If you’ve got little kids, hand them the bubble wand. They and the dog will entertain each other.

13. Practice Basic Training

how to keep dog entertained indoors

Stuck inside is the perfect window to sharpen the basics, and the work counts as a game in its own right.

Run through “sit,” “stay,” “lay down,” “drop it,” and recall. None of it needs more than a corner of the living room.

It doesn’t sound like fun on paper. In practice, with treats and a happy tone, your dog eats it up.

Even a dog who nails every command enjoys running through them. And if you’ve never put in the reps, today’s a fine day to start.
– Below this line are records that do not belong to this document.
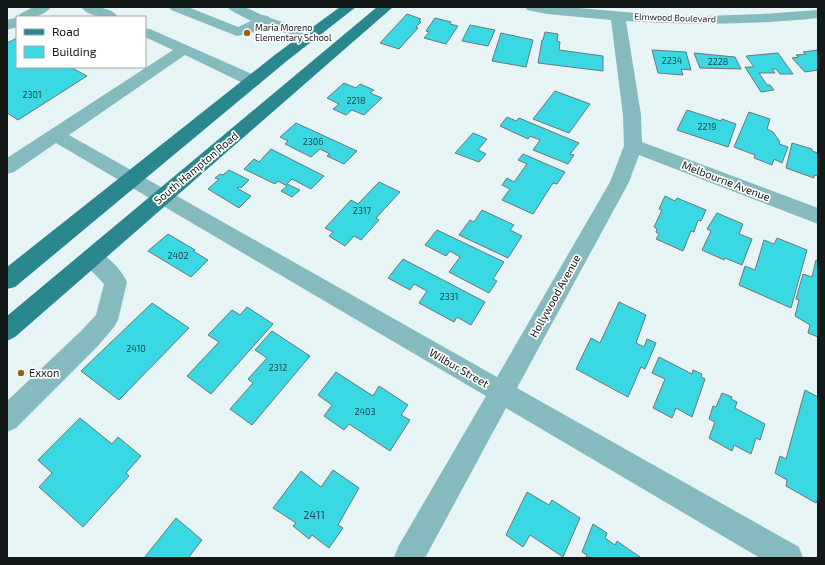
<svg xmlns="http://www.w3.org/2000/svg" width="825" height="565" font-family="'Exo 2',sans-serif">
  <rect width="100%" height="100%" fill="#e6f4f5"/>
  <g fill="#3ad8e2" stroke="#6c7778">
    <polygon points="407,14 421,19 419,21 421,22 416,27 418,28 399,49 380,43"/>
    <polygon points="435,18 451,22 450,24 458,26 446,44 424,38 429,32 426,31"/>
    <polygon points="470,25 495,30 488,46 462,41"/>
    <polygon points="545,32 558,34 557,41 560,42 559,50 603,56 603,71 538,63 542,40 543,40"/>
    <polygon points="501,33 533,40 526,67 492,61"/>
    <polygon points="17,38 17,67 70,67 87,76 18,120 7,113 7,43"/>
    <polygon points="652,50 686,52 691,70 681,69 683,75 658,73"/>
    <polygon points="818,50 818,70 805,72 792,58 799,57 796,55 806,54 803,52"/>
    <polygon points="694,53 735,57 741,69 700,68"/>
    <polygon points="778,53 793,74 780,74 776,69 772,69 775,73 759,73 767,85 770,85 774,90 761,92 745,67 754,67 746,56"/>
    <polygon points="344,83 356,88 360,84 374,90 370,93 382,98 364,115 352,110 346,115 333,109 339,104 327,98"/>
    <polygon points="555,91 590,104 569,133 533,119"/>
    <polygon points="687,110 721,121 722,119 736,124 728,147 677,130"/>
    <polygon points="749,112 770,119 767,129 773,132 780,142 779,144 788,147 782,163 774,159 772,165 754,158 755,155 734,147"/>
    <polygon points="507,117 516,121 519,118 579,143 570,154 574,155 568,164 533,150 540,140 530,136 528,139 500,126"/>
    <polygon points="296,123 357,151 344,164 327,156 330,154 320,149 311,157 285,144 288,141 280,137"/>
    <polygon points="473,133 487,139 478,150 486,154 479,162 455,153"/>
    <polygon points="792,143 812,149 812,151 818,153 818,176 814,175 814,178 786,168"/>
    <polygon points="271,149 324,176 311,189 292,179 287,184 300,190 292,197 281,191 287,186 278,181 275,184 244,169 254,159 259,162"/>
    <polygon points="523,154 565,172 557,184 553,183 533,214 502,200 510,189 502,185 507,178 514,182 527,164 518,160"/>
    <polygon points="229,170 249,180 241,188 239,187 237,188 251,196 239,208 208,189 219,179 215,178 220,174 223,175"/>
    <polygon points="379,182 400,192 376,218 379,220 361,240 354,236 345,246 329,236 333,232 325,228 351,200 358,204"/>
    <polygon points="665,196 675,201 677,198 706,210 701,221 698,220 694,232 691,231 683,251 656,239 659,234 656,232 657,229 654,227 662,210 659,209"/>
    <polygon points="482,210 514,225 510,230 522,236 508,258 459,235 470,220 474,222"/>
    <polygon points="717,213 743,224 739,234 752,239 742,265 725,258 724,260 702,250 711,231 707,229"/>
    <polygon points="437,230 504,262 493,279 497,281 489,293 449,272 460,257 450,251 446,256 425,245"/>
    <polygon points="168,234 195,250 193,251 208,260 191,277 148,251"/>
    <polygon points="777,238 807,250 791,308 739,285 745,266 755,270 764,240 774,244"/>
    <polygon points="403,259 485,302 471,325 457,317 454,322 419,303 427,291 414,284 410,290 388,278"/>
    <polygon points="816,260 818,261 818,337 808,333 810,325 795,316 799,300 796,299 803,274 812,277"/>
    <polygon points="619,302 646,315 636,343 644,347 647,339 656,343 645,369 641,367 628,397 576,369 591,338 600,343"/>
    <polygon points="152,303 189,328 119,400 81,371"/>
    <polygon points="247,307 273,324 211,394 187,376 219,342 208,335 232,310 240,315"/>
    <polygon points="272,331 310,356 252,425 230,409 253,383 248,379 267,358 255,350"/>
    <polygon points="659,357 692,374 693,370 702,374 701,377 705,379 692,417 676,408 672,418 653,408 665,379 652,373"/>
    <polygon points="336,372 373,396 379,386 408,405 401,415 410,420 390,451 349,424 344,430 324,416 332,405 318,395"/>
    <polygon points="805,390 818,397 818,499 816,503 786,486 787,480 775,473 780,456 786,459"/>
    <polygon points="722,393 732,397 731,399 737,402 735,408 765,424 760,440 756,438 751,454 734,445 732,451 709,438 715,422 709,419 713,406 716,407"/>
    <polygon points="80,418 112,444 118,437 141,456 126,473 129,476 83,527 39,487 52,473 38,460"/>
    <polygon points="333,470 359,488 338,525 343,528 329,548 312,535 309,539 293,526 296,523 273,508 301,471 321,487"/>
    <polygon points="527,492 549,505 552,500 580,518 563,557 530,535 523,547 506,535"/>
    <polygon points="176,518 202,540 188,558 144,558"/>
    <polygon points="593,524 607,533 605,538 615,545 617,541 640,557 639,558 586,558 587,555 582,552"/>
  </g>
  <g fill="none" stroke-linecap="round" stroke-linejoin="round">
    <g fill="#85babe" fill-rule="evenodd">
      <path d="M 33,7 L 51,7 C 43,18 29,17 17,17 L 17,27 L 7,30 L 7,20 L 18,17 L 20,14 Z"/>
      <path d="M 81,7 C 93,7 111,6 118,17 C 106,17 89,18 81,7 Z"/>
      <polygon points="169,7 188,7 238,27 251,21 230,10 228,7 245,7 262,15 268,16 270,18 316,33 319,36 316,39 311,41 263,26 252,33 237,36 171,10"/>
      <path d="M 525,7 L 567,7 L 648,14 L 705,16 L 762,14 L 818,10 L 818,18 C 754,25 690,25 626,21 L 641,115 L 642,142 L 818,208 L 818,224 L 639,155 L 629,182 L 517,388 L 799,547 L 803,558 L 760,558 L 506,408 L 425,558 L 394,558 L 398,547 L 486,396 L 56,143 L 14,172 L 7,174 L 7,158 L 173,50 L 145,37 L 145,28 L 150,29 L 259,77 L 261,81 L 259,85 L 253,86 L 247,85 L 185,55 L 69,135 L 497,377 L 610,182 L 624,146 L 623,115 L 611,20 L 547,14 L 527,10 Z"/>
      <path d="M 92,248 C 105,253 121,269 127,282 L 118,320 L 114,327 L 97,347 L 16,428 L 7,432 L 7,401 L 81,331 L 96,315 L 104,284 L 84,263 L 81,257 L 84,251 Z"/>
    </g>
    <g fill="#29878d" fill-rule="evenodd">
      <polygon points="340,7 356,7 288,60 15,287 7,289 7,267 276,54"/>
      <polygon points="377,7 393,7 15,337 7,341 7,316"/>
    </g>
  </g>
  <g fill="#956415" stroke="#fff" stroke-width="1.5">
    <circle cx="247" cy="33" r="4"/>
    <circle cx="21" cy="373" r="4"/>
  </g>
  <g text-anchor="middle" stroke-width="3.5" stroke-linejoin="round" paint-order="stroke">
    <g font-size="9" fill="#131818" stroke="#fff">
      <text transform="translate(675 18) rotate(2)" y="3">Elmwood Boulevard</text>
    </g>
    <g font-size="9" fill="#131818" stroke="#fff" text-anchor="start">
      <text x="255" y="31">Maria Moreno<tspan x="255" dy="10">Elementary School</tspan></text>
    </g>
    <g font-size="9" fill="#1d484a">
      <text x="672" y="64">2234</text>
      <text x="718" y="65">2228</text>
      <text x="32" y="98">2301</text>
      <text x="356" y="104">2218</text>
      <text x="707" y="130">2219</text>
      <text x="313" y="145">2306</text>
      <text x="362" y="214">2317</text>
      <text x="178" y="259">2402</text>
      <text x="449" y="300">2331</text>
      <text x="136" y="352">2410</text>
      <text x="278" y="371">2312</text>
      <text x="365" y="415">2403</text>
    </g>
    <g font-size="11" fill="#131818" stroke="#fff">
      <text transform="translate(196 168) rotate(-40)" y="4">South Hampton Road</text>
      <text transform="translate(726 181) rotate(21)" y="4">Melbourne Avenue</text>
      <text transform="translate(555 296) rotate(-61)" y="4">Hollywood Avenue</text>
      <text transform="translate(459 368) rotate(30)" y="4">Wilbur Street</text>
    </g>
    <g font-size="11" fill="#131818" stroke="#fff" text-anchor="start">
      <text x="29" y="377">Exxon</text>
    </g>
    <g font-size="11" fill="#1d484a">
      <text x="314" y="519">2411</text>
    </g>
  </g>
  <rect width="825" height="565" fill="none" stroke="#131818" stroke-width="16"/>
  <rect x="16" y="16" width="130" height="52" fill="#ffffff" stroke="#a1a3a3"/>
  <rect x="24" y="29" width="20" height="6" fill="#29878d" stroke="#a1a3a3"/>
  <text x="52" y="36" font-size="12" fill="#131818">Road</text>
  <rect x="24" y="46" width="20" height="12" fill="#3ad8e2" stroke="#a1a3a3"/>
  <text x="52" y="56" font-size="12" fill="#131818">Building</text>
</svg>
Keep it upbeat for both of you. Dogs learn faster when the session feels like play, not a drill.

14. Teach New Skills and Tricks

Once the basics are solid, use your indoor time to pile on new tricks.

You’d think a dog would find it dull. He won’t, not if you bring the energy and stick to positive reinforcement.

Try “roll over,” “heel,” or “spin.”

Learning something new is one of the fastest ways to tire a dog’s brain. A single ten-minute session can leave him as worn out as a long walk would.

https://www.youtube.com/watch?v=soY1HbsJDz8

15. Teach the Names of Their Toys

To teach toy names, play with one specific toy and say its name clearly and often while you do.

Give it time. After enough sessions, the word and the object click together in his head.

Test him by setting a few toys out and asking him to bring the one you named.

Nail it, and you throw a little party. Big voice, big praise.

Add one new toy or object at a time as he builds his vocabulary.

16. The Go Find It Game

Once your dog knows his toys by name, this game opens up.

Pile the toys in a box and ask for one by name. When he digs out the right one and brings it over, reward him with a treat or praise.

As far as indoor games to play with your dog go, few stretch the brain like this one.

17. Teach Him to Put Away His Toys

Cleanup can be the best game of the day for both of you.

Start with the pickup. For this, your dog needs a reliable “drop it.”

Have him pick up a toy and tell him to “put it away.” When he’s standing over the box, cue “drop it” and praise him the moment it lands inside.

Once the pickup is solid, scatter a few toys nearby. Point to one or name it, then tell him to “put away.”

Reward each success and keep going until the box is full.

Then make it harder by inches. Spread the toys farther out, into other rooms, even hidden, so he has to hunt before he tidies.

Final Thoughts

Good indoor games for dogs aren’t always obvious. The good news is you don’t need a closet full of pricey toys to keep your dog happy inside.

Stuck at home with your dog, a few of these games hand him real exercise, a tired brain, and the kind of attention he’s been angling for all day.

Pick two or three that fit your space, rotate them through the week, and watch which one your dog drags you toward first.